The State Inspector’s Service found on December 3 that the Justice Ministry and its Special Penitentiary Service, in Saakashvili’s case, had violated principles of data processing, under Article 44 of the Law on Personal Data in several instances. It fined the Ministry GEL 500 (USD 160) and the Penitentiary Service GEL 2,000 (USD 650).

According to the State Inspector, neither the Ministry nor the Penitentiary Service complied with its orders to remove, from their official web- and social media pages, photos and recordings containing Saakashvili’s personal data.

Instead, the statement said, the Ministry and its agency filed separate complaints at Tbilisi City Court on December 17 to appeal the Inspector’s decision.

The Inspector’s Service criticized the “unprecedentedly rushed manner” the Court handled the process, scheduling hearings on cases with extensive materials ahead of the New Year’s Eve and notifying the Service about the trials only days in advance.

Yet, the Inspector said it could provide all necessary case materials to the Court, amid “unreasonably” tight deadlines and the fact that the Court hearings took place when committees in Parliament deliberated on abolishing the Service.

The Service, in addition, noted that two different judges overseeing the separate complaints refused to join the cases, despite the fact that they both dealt with the Inspector’s same decision and pertained to the same episodes of disclosing Saakashvili’s personal data.

The Tbilisi City Court is expected to complete the examination of the Penitentiary’s complaint during a hearing on January 13.

Court slams Inspector’s Service

In response to the State Inspector’s Service, the Tbilisi City Court stated today that the agency is “deliberately trying to mislead the public by spreading false information, with baseless and unsubstantiated allegations.”

In particular, the statement rebuked the Service’s complaint about “rushed” hearings and refusal to join the two cases, arguing the Court considered the cases “within the timeframe established by law” and that joining them would “hinder the implementation of rapid and effective justice.”

The Court also called on the State Inspector’s Service to disseminate information that is “based on real facts and correct interpretation of applicable law.”

Touching upon its ruling, the Tbilisi City Court said the judge overturned the Inspector’s decision because the release of information regarding Saakashvili’s “food intake” and other recordings “served the legitimate purpose of protecting state and public safety.” Thus, the dissemination of the footage did not violate data protection legislation, according to the Court.

Background on the controversial footages, Saakashvili’s detention

Footage aired by the Ministry and the penitentiary in November included photos of food supplements then-hunger-striking Saakashvili received as part of his treatment in Rustavi prison and video footage of the ex-President consuming the said supplements. Also, they aired among others controversial videos showing desperate ex-President refusing the prison clinic transfer and penitentiary employees dragging Saakashvili into the Gldani prison clinic.

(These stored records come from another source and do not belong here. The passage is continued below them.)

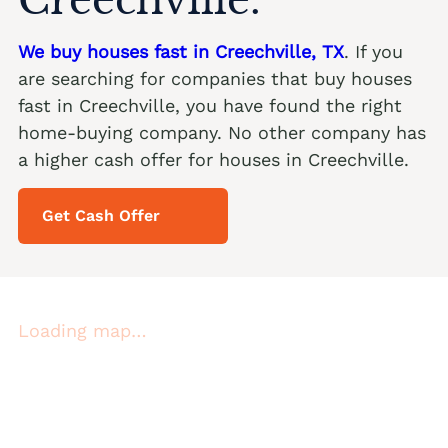
We buy houses fast in Creechville, TX
. If you
are searching for companies that buy houses
fast in Creechville, you have found the right
home-buying company. No other company has
a higher cash offer for houses in Creechville.
Get Cash Offer
Loading map…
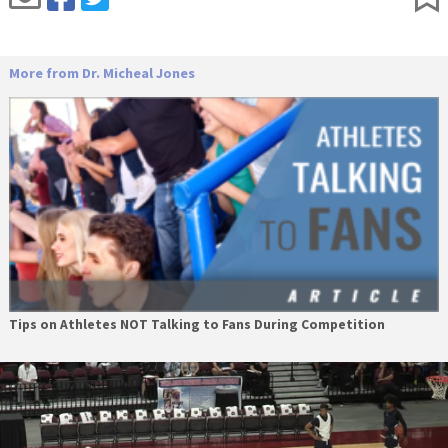
More from Dr. Micheal Jones
Tips on Athletes NOT Talking to Fans During Competition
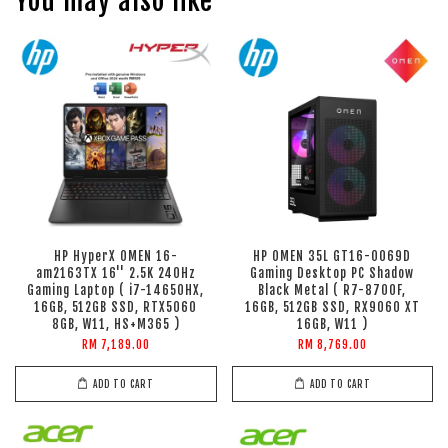
You may also like
HP HyperX OMEN 16-
HP OMEN 35L GT16-0069D
am2163TX 16'' 2.5K 240Hz
Gaming Desktop PC Shadow
Gaming Laptop ( i7-14650HX,
Black Metal ( R7-8700F,
16GB, 512GB SSD, RTX5060
16GB, 512GB SSD, RX9060 XT
8GB, W11, HS+M365 )
16GB, W11 )
RM 7,189.00
RM 8,769.00
ADD TO CART
ADD TO CART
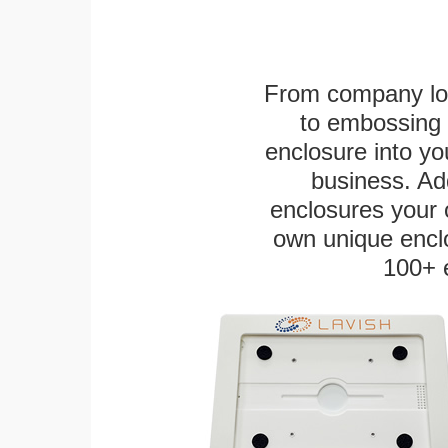
From company logo
to embossing 
enclosure into yo
business. Add
enclosures your
own unique enclo
100+ 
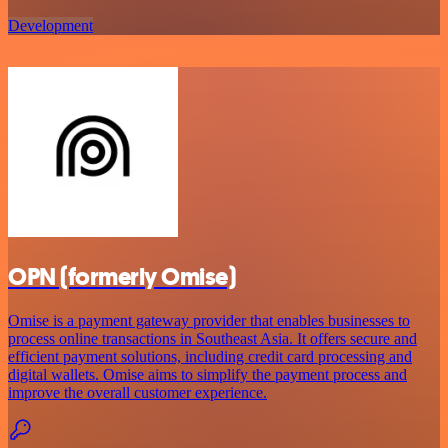
Development
OPN (formerly Omise)
Omise is a payment gateway provider that enables businesses to
process online transactions in Southeast Asia. It offers secure and
efficient payment solutions, including credit card processing and
digital wallets. Omise aims to simplify the payment process and
improve the overall customer experience.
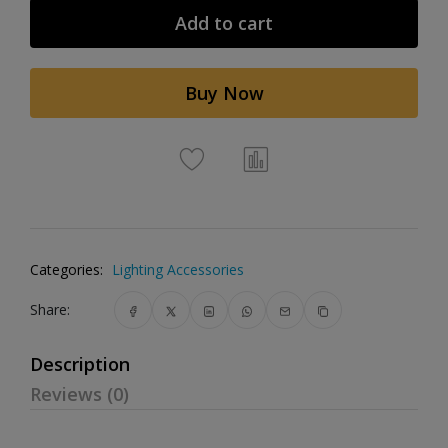
Add to cart
Buy Now
Categories:
Lighting Accessories
Share:
Description
Reviews (0)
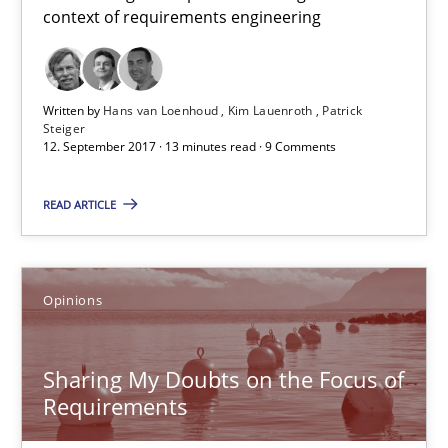
context of requirements engineering
Kim Lauenroth
Patrick Steiger
Written by
Hans van Loenhoud
Kim Lauenroth
Patrick
Steiger
12.09.2017
12. September 2017 · 13 minutes read · 9 Comments
READ ARTICLE
13 minutes
Sharing My Doubts on the Focus of Requirements
Opinions
Requirements and where to put them
Sharing My Doubts on the Focus of
Requirements
Opinions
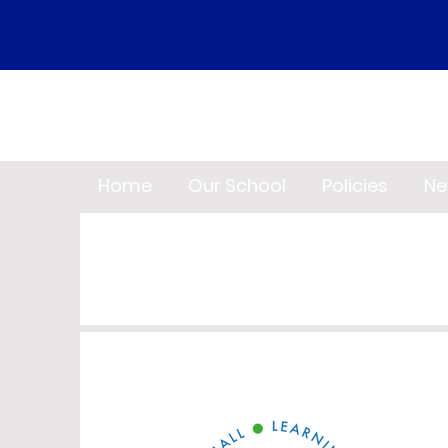
Home
Our School
Policies
Ne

Saakashvili secretly returned to Georgia from his self-imposed exile in late September, and was arrested on October 1, on the eve of local elections. He had been sentenced in absentia in 2018 on two separate abuse of power charges, and also faces charges of exceeding official authority, misappropriation of public funds and exceeding official authority. The ex-President went on a hunger strike after his arrest and was forcibly transferred to the Gldani prison clinic on November 8 due to worsening health. He stopped the strike on November 19 after authorities agreed to take him to Gori military hospital. He was returned back to Rustavi prison after the hospital discharged him controversially.

This article was updated at 17:26, January 12 with a statement delivered by the Tbilisi City Court.